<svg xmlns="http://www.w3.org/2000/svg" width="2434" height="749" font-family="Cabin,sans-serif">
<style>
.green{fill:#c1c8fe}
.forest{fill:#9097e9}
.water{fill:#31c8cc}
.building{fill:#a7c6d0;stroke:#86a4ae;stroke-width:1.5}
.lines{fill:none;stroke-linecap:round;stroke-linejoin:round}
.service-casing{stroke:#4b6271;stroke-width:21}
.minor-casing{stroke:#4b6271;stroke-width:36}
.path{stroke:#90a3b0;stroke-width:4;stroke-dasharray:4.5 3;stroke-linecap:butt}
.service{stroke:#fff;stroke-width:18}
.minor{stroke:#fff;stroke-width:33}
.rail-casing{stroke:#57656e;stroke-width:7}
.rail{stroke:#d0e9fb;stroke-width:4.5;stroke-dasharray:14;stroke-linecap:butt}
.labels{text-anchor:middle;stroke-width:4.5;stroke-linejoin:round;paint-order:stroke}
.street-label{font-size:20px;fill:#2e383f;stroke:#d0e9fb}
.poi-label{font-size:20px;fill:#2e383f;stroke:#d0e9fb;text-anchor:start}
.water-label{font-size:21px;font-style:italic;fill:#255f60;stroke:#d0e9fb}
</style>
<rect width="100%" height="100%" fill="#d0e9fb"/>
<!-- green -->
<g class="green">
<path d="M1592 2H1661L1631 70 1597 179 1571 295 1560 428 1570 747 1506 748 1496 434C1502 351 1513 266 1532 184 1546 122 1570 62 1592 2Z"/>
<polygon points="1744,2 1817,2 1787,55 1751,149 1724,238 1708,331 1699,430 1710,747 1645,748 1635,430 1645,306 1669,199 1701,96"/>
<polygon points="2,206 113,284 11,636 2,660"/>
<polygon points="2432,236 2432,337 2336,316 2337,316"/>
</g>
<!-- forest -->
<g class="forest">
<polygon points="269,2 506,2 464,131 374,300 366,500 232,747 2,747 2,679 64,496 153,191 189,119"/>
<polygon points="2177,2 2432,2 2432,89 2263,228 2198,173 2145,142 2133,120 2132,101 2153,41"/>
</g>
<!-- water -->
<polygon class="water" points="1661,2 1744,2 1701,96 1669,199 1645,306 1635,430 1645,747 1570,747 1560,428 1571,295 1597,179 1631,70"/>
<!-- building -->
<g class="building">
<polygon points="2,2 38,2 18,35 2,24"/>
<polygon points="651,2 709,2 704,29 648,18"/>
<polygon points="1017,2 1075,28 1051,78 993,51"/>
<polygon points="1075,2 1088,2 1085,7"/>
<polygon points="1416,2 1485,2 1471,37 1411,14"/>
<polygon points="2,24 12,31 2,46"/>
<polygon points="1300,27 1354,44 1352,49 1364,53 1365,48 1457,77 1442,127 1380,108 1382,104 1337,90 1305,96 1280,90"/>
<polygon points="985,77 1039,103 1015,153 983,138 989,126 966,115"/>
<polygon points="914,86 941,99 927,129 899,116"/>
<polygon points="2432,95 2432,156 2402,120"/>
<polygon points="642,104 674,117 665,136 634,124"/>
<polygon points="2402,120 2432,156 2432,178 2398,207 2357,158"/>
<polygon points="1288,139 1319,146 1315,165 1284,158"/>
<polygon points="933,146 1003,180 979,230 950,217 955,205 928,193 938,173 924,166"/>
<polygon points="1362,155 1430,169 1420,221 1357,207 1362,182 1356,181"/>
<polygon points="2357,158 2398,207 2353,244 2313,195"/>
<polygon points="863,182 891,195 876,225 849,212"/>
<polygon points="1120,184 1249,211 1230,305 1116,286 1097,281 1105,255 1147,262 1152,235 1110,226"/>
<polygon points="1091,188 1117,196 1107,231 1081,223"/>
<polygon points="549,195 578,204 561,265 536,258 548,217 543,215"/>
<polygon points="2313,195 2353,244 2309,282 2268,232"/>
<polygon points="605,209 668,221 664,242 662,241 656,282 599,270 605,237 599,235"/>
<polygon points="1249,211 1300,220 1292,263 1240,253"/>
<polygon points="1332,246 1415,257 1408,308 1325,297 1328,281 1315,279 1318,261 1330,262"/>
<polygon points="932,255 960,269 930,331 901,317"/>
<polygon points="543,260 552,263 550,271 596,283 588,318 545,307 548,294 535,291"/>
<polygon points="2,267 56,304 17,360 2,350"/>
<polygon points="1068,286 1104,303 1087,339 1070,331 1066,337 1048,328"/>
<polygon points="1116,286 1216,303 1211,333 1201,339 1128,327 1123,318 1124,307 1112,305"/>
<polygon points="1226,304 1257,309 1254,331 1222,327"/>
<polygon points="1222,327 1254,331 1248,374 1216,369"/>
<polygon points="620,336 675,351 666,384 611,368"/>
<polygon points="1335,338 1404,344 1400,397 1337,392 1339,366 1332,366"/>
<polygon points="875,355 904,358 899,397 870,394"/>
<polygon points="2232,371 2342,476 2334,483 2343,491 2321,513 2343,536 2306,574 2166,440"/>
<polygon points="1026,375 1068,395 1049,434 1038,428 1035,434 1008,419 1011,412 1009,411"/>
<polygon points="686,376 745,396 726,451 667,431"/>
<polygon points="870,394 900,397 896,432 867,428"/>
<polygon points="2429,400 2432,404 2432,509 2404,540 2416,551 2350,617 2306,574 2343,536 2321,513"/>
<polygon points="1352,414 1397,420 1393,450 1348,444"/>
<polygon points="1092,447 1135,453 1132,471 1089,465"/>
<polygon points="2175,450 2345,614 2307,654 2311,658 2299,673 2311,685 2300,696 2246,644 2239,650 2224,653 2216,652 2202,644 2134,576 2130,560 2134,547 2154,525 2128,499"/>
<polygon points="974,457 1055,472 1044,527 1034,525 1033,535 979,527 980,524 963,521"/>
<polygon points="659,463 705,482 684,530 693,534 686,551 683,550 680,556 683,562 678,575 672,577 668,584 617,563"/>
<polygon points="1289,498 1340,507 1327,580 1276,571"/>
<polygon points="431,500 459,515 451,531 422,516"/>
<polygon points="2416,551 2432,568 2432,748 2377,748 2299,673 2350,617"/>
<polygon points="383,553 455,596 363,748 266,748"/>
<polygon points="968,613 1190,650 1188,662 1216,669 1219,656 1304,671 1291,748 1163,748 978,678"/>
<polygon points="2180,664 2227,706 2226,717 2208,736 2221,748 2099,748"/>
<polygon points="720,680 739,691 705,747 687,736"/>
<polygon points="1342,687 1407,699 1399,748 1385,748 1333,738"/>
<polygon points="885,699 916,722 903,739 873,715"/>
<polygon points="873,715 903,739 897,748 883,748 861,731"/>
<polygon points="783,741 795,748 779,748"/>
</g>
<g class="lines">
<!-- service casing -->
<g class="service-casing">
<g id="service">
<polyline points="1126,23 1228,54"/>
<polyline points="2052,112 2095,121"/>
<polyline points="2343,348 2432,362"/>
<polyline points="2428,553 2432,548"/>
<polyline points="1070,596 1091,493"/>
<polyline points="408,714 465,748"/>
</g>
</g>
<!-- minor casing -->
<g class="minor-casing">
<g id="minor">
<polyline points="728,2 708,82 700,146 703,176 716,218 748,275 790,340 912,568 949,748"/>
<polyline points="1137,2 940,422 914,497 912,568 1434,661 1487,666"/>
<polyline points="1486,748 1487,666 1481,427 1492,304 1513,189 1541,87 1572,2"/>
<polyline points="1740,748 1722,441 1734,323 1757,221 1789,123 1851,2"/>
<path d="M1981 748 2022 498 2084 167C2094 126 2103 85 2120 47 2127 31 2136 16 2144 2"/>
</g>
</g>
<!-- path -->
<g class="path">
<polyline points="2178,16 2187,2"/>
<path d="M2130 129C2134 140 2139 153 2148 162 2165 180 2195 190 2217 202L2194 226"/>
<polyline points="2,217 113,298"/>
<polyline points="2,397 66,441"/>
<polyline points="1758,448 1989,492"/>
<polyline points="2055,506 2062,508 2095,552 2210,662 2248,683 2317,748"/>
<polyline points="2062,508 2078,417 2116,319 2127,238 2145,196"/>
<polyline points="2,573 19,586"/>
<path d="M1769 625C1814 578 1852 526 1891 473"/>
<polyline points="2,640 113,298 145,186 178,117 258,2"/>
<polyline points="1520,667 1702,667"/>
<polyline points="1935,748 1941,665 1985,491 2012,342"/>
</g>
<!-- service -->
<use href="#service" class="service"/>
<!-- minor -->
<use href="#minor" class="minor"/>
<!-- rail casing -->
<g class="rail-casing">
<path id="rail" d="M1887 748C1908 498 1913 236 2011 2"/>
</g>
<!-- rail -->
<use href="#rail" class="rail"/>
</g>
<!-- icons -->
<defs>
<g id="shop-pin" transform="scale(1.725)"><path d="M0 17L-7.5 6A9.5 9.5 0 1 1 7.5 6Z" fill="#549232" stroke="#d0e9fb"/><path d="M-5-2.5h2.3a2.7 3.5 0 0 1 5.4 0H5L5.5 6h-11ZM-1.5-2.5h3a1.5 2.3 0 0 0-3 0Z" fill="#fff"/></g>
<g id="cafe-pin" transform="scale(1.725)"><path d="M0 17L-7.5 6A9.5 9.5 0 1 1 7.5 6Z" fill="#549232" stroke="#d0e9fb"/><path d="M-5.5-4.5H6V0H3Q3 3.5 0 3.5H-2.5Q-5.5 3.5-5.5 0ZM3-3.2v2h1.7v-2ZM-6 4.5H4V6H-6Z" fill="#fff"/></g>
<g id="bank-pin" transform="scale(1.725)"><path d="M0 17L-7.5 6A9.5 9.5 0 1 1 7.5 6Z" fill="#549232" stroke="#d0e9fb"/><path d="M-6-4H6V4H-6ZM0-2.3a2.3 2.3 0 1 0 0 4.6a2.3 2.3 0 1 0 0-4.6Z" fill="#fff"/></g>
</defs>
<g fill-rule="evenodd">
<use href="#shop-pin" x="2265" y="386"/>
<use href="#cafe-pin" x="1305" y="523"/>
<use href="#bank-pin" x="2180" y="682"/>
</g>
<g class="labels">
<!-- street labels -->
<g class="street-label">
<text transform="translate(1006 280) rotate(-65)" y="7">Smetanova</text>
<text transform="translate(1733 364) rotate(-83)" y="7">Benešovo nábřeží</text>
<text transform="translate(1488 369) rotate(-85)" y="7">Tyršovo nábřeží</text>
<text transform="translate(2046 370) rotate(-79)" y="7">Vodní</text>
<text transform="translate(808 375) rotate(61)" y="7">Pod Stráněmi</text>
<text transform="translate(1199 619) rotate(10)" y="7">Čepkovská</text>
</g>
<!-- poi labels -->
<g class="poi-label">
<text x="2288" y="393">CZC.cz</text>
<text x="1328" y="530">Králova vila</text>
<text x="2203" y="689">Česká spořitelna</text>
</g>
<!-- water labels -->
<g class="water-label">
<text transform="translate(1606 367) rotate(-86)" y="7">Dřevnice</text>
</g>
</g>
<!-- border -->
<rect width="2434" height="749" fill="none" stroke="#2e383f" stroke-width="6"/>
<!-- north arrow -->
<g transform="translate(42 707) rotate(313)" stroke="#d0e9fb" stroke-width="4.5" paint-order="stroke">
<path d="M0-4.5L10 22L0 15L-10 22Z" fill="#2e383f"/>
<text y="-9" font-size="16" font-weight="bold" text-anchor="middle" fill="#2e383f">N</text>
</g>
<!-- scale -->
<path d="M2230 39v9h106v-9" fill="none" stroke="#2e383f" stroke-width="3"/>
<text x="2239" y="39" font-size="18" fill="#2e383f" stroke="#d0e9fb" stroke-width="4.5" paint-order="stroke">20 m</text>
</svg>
===============
What lines in the entries contain "round"? Report each one by copying it.

Answer to the exercise
.lines{fill:none;stroke-linecap:round;stroke-linejoin:round}
.labels{text-anchor:middle;stroke-width:4.5;stroke-linejoin:round;paint-order:stroke}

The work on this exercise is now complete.